Using this feature is as easy as creating a condition.

class NotBlankStringCondition : MappingCondition<String> {
    override fun isValid(context: MappingConditionContext<String>): Boolean {
        return !context.originalValue.isNullOrBlank()
    }
}

And adding the condition to the desired field mapping.

data class SimpleEntity(
    val name: String
)

data class SimpleEntityDisplay(
    val name: String = ""
)

val mapper = mapper<SimpleEntity, SimpleEntityDisplay> {
    SimpleEntity::name mappedTo SimpleEntityDisplay::name withCondition NotBlankStringCondition::class
}

Inline Conditions

Like transformers, conditions can also be added inline using a function.

val mapper = mapper<SimpleEntity, SimpleEntityDisplay> {
    SimpleEntity::name mappedTo SimpleEntityDisplay::name withCondition {
        !it.originalValue.isNullOrBlank()
    }
}

Annotations Mapping

This specific feature receives lots of hate because it breaks the separation of concerns principle. Agreed, this could be an issue in some applications, but in some use cases where all objects are part of the same application it can also be very useful to configure the mapping logic on top of the object. Check out the documentation and decide for yourself.

Conclusion

Object mapping libraries are not the solution for every application. For small, simple applications using boiler-plate mapping functions are more than enough. But, when developing larger, more complex applications, object mapping libraries can take your code to the next level, saving you development and maintenance time. All of these while reducing the amount of boiler-plate code and overall improving the development experience.

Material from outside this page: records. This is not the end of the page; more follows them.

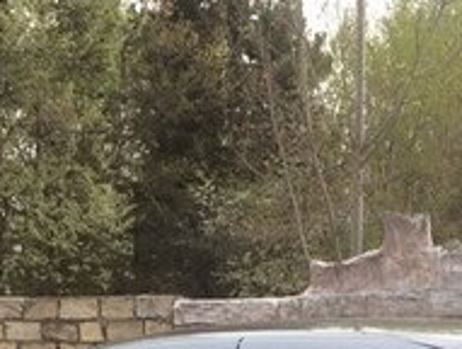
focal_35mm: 100
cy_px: 580
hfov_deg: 19.6
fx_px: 1337
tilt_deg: -13.6
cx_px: 235
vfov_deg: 13.6
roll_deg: +1.3
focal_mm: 4.15
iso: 32
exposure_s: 1/107
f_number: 2.2
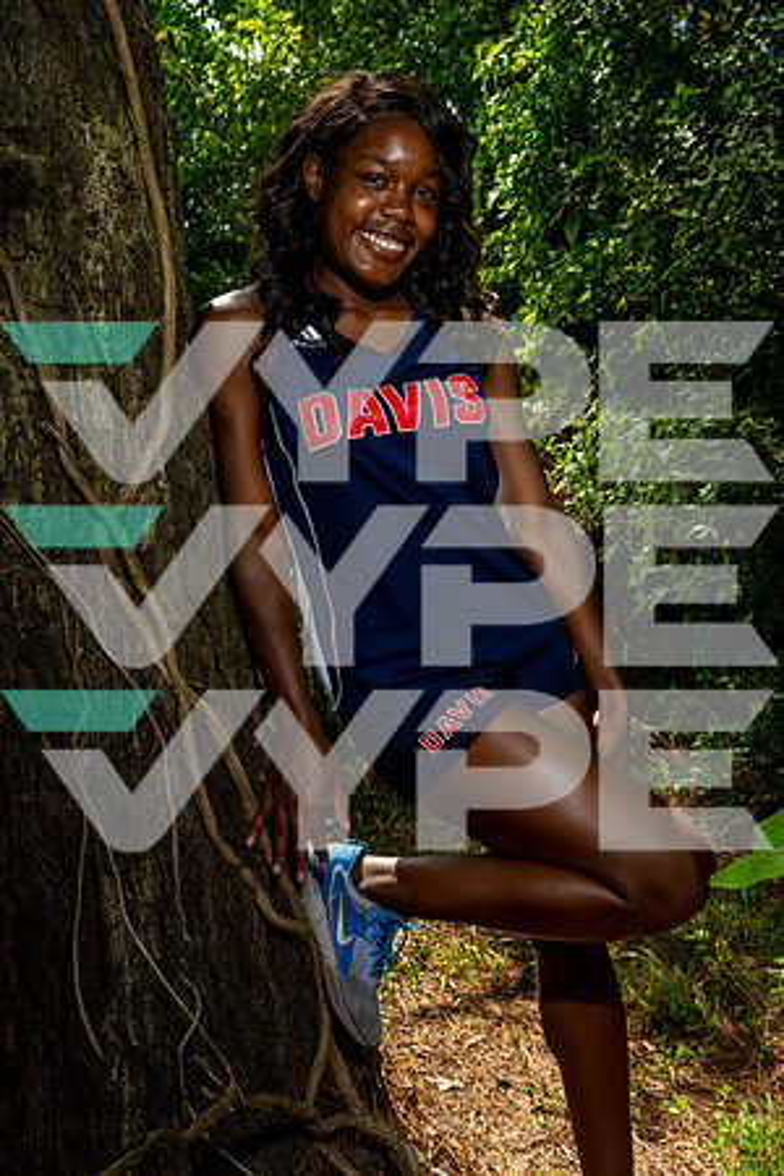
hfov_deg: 29.2
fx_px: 1503
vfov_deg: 42.7
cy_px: 588
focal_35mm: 46
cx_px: 392
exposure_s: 1/125
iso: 100
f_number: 10
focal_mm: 46
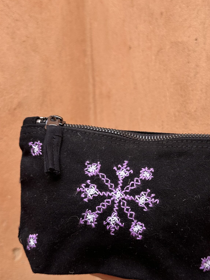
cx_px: 132
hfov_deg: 35.7
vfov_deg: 46.8
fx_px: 324
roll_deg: +0.6
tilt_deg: -2.7
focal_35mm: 40
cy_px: 144
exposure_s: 1/121
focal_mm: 6.86
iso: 64
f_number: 1.78
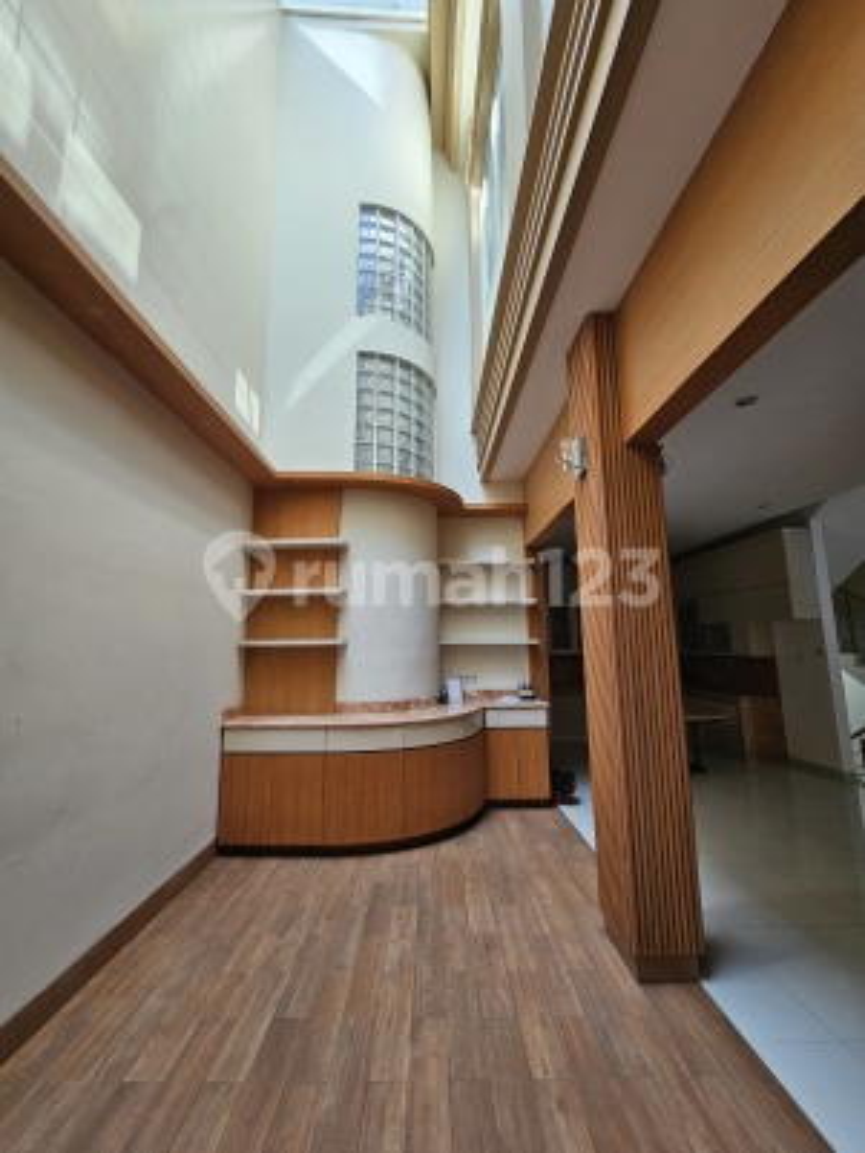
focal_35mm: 13
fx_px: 433
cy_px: 576
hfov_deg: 89.9
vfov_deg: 106.2
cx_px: 432
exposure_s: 1/70.8
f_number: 2.2
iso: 160
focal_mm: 2.2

On a personal note, I used to work with manual mapping functions and was ok with it. It was "just" some simple lines of code. After upgrading our applications to use object mapping as part of our "boiler-plate free" framework (We will discuss that framework at a later time), I can't go back. Now we spend more time on what's important and interesting and almost no time on boring boiler-plate code.